● **Textauszug**
########################################

Das geplante Gesetz, das die Energiekonzerne zur Finanzierung des Atomausstiegs verpflichten soll, kommt auf unbestimmte Zeit nicht. Der Grund sei eine Blockade der Unionsfraktion im Parlament, berichtet der Spiegel. Jetzt kann das neue Gesetz frühestens 2016 in Kraft treten. Das könnte jedoch zu spät sein, um die Konzerne wirksam in die Pflicht zu nehmen. Nun befürchten Experten und Regierungsvertreter ein finanzielles Desaster für den Steuerzahler. Bleibt der milliardenschwere Atomausstieg am Ende doch wie befürchtet an uns hängen?
Der Atomausstieg wird viele Milliarden Euro kosten. Finanziert werden muss nicht nur der Abriss der Kernkraftwerke sondern auch die Zwischen- und Endlagerung des radioaktiven Materials. Nach dem Verursacherprinzip sollen dafür die vier großen Energieversorger RWE, Vattenfall, EnBW und E.on aufkommen. Das Argument: Die Konzerne hätten über Jahrzehnte fast 100 Milliarden Euro mit der Atomenergie verdient, nun müssten sie auch für deren Folgekosten aufkommen, wenn 2022 das letzte deutsche Kernkraftwerk vom Netz geht. Auf einen entsprechenden Gesetzesentwurf hatte sich die Koalition im Herbst geeinigt.
Mit diesem Haftungsgesetz will die Bundesregierung vermeiden, dass sich die Versorger aus ihrer Zahlungspflicht hinaus mogeln. Doch dafür müsste es erst einmal kommen. Wie der Spiegel Online berichtet, wurde der Beschluss des Gesetzes nun schon zum wiederholten Mal vertagt. Eigentlich hätte es bereits am Mittwoch im Wirtschaftsausschuss des Parlaments beschlossen werden sollen. Dann hätte der Bundestag noch diese Woche abstimmen können und das Gesetz wäre voraussichtlich noch dieses Jahr in Kraft getreten.

########################################

Beantworte diese Fragen anhand des Textauszugs.
1. Frühestens in welchem Jahr kann das neue Gesetz in Kraft treten?
2. Welche vier Energieversorger sollen nach dem Verursacherprinzip für die Kosten aufkommen?
3. In welchem Ausschuss hätte das Gesetz eigentlich bereits am Mittwoch beschlossen werden sollen?
Die Einträge sind eigenständiges Material und gehören nicht zum Textauszug.

########################################

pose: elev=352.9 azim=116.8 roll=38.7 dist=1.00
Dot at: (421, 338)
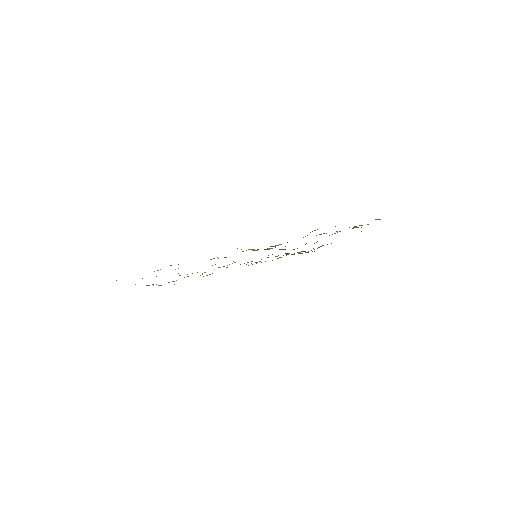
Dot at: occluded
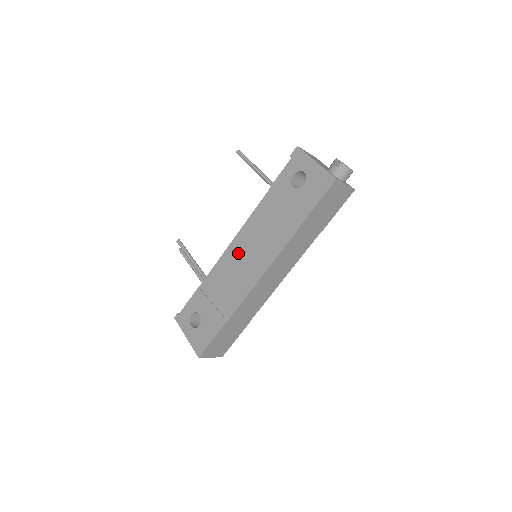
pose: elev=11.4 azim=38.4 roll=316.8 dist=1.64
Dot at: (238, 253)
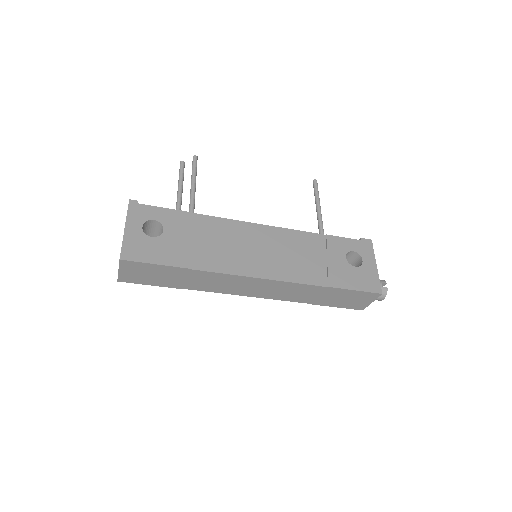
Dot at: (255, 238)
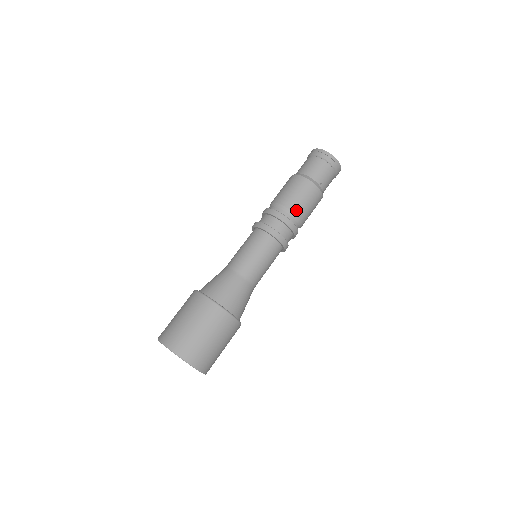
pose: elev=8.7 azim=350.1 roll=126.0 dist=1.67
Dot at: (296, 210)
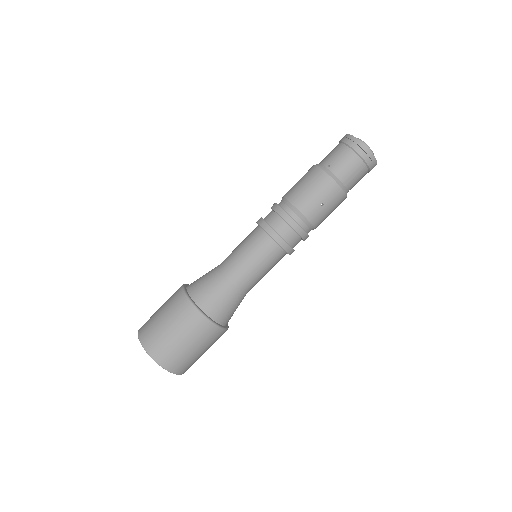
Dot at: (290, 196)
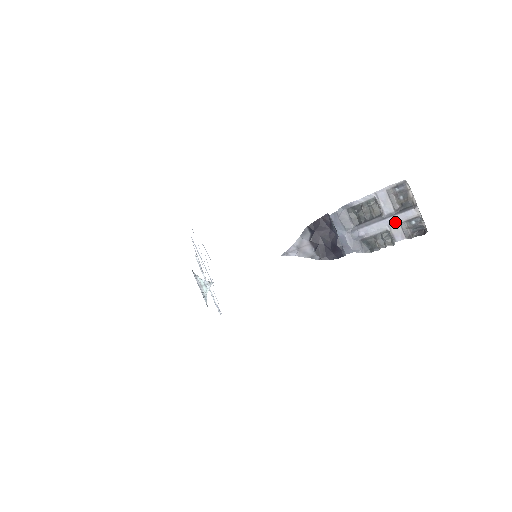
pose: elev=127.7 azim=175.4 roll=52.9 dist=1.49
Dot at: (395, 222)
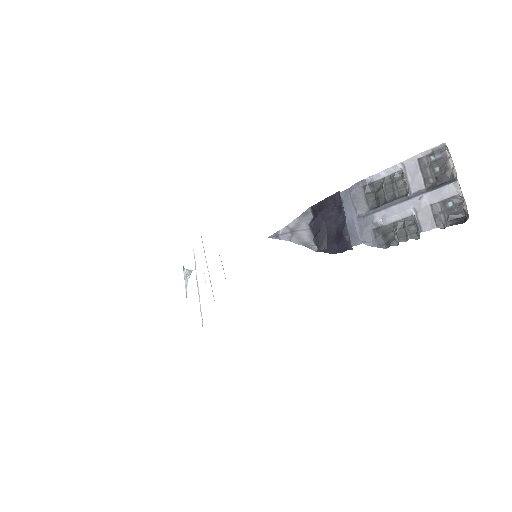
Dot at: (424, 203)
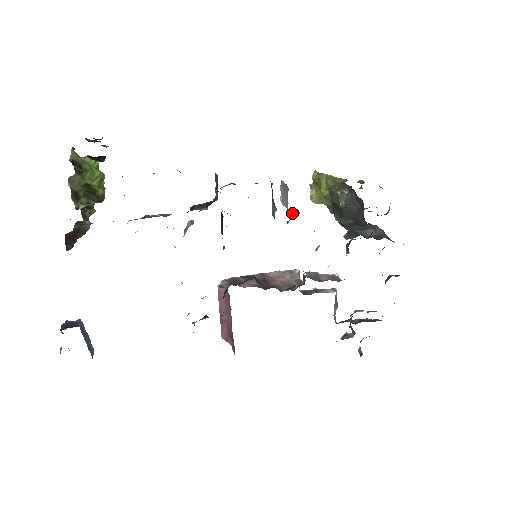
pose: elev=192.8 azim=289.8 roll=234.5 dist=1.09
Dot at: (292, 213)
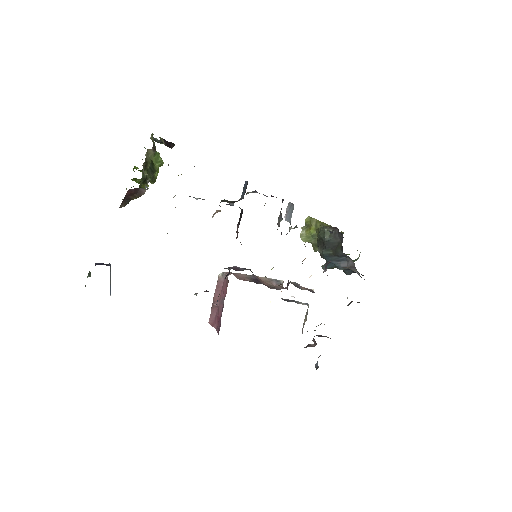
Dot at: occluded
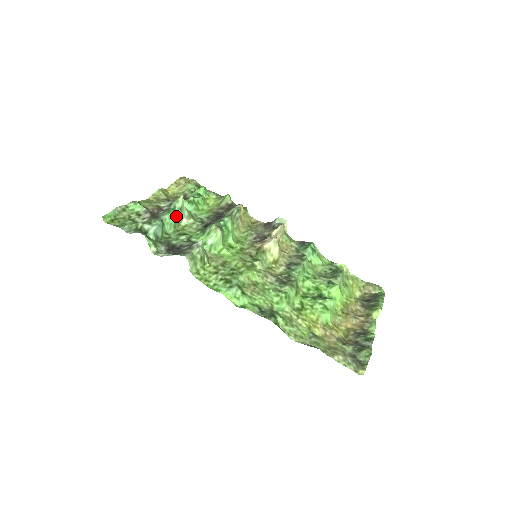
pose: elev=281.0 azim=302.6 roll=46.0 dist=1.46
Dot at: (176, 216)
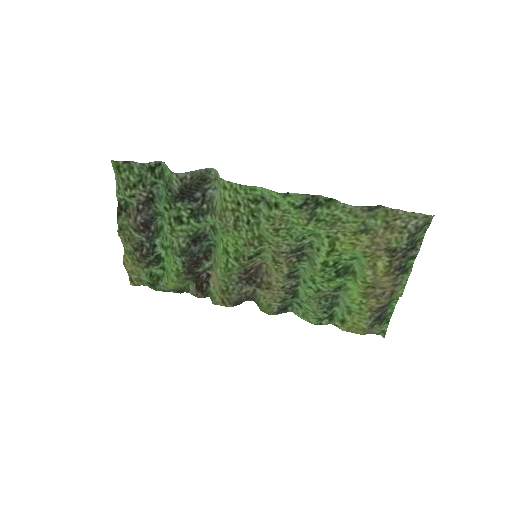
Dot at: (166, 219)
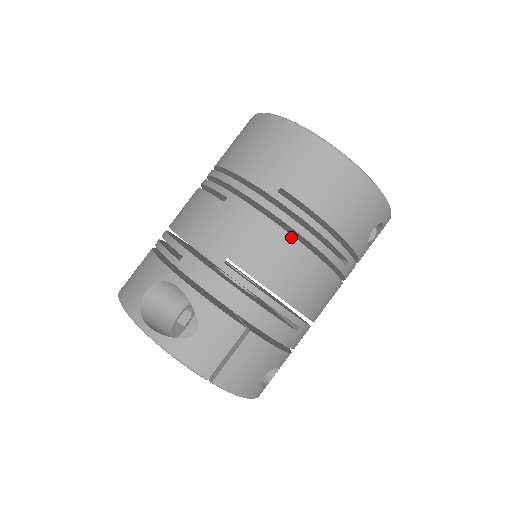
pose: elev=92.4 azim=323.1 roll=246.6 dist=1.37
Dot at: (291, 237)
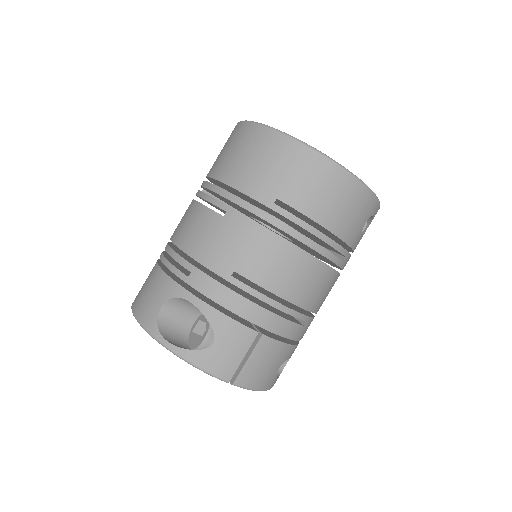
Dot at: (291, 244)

########################################

● **Ergebnis**
1. 2016
2. RWE, Vattenfall, EnBW und E.on
3. Im Wirtschaftsausschuss des Parlaments